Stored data
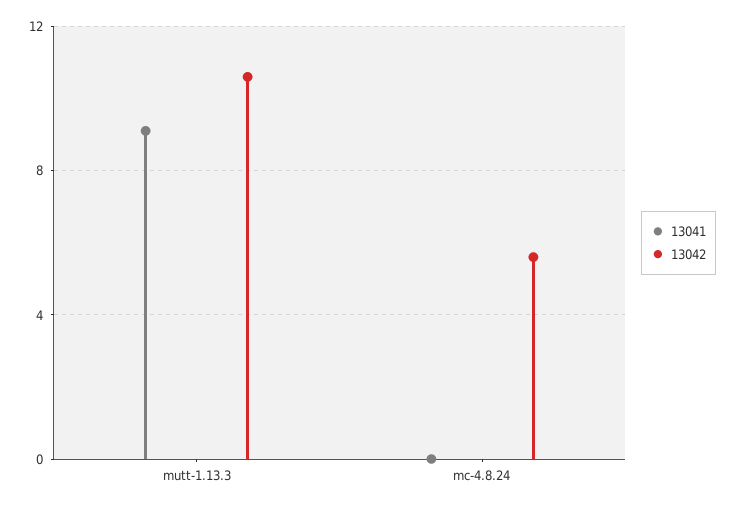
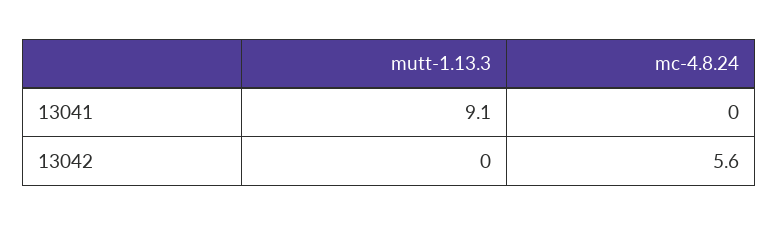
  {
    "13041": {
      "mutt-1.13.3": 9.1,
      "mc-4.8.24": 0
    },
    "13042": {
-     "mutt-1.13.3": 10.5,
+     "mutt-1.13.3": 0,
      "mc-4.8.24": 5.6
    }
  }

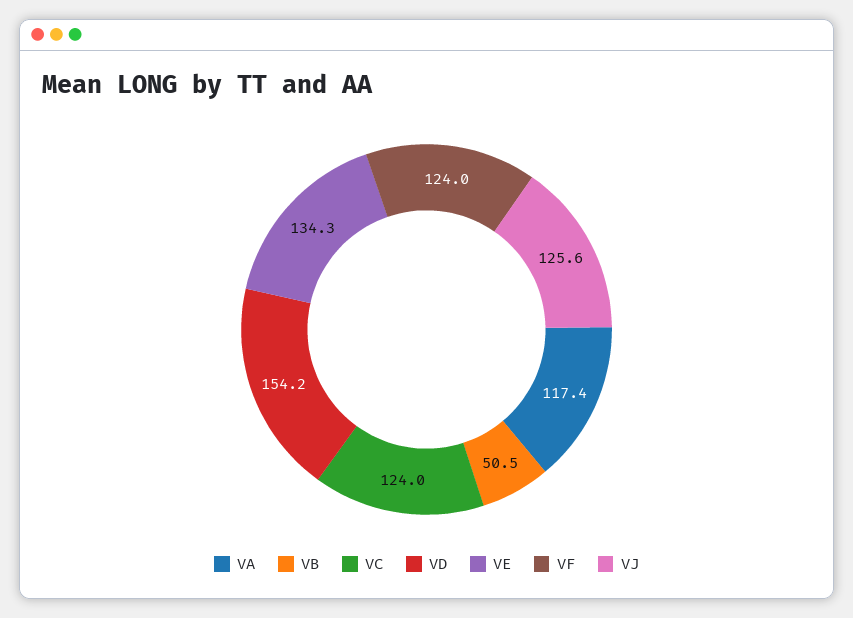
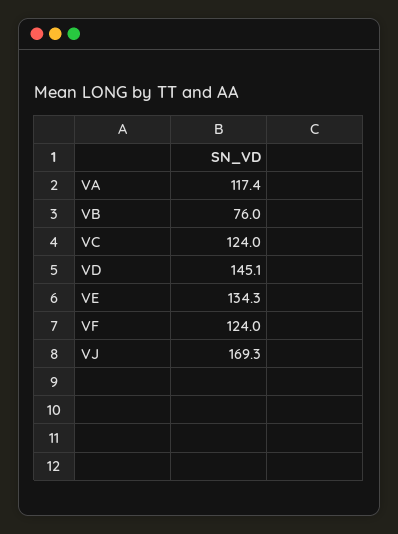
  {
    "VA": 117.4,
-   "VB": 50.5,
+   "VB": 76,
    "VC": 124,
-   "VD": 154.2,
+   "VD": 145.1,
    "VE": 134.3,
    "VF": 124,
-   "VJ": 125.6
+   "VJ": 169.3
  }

→ ASSIGNMENT
An exact reproduction of the data above is required, with every picture removed.

→ ANSWER TO THIS EXERCISE
  {
    "13041": {
      "mutt-1.13.3": 9.1,
      "mc-4.8.24": 0
    },
    "13042": {
-     "mutt-1.13.3": 10.5,
+     "mutt-1.13.3": 0,
      "mc-4.8.24": 5.6
    }
  }

  {
    "VA": 117.4,
-   "VB": 50.5,
+   "VB": 76,
    "VC": 124,
-   "VD": 154.2,
+   "VD": 145.1,
    "VE": 134.3,
    "VF": 124,
-   "VJ": 125.6
+   "VJ": 169.3
  }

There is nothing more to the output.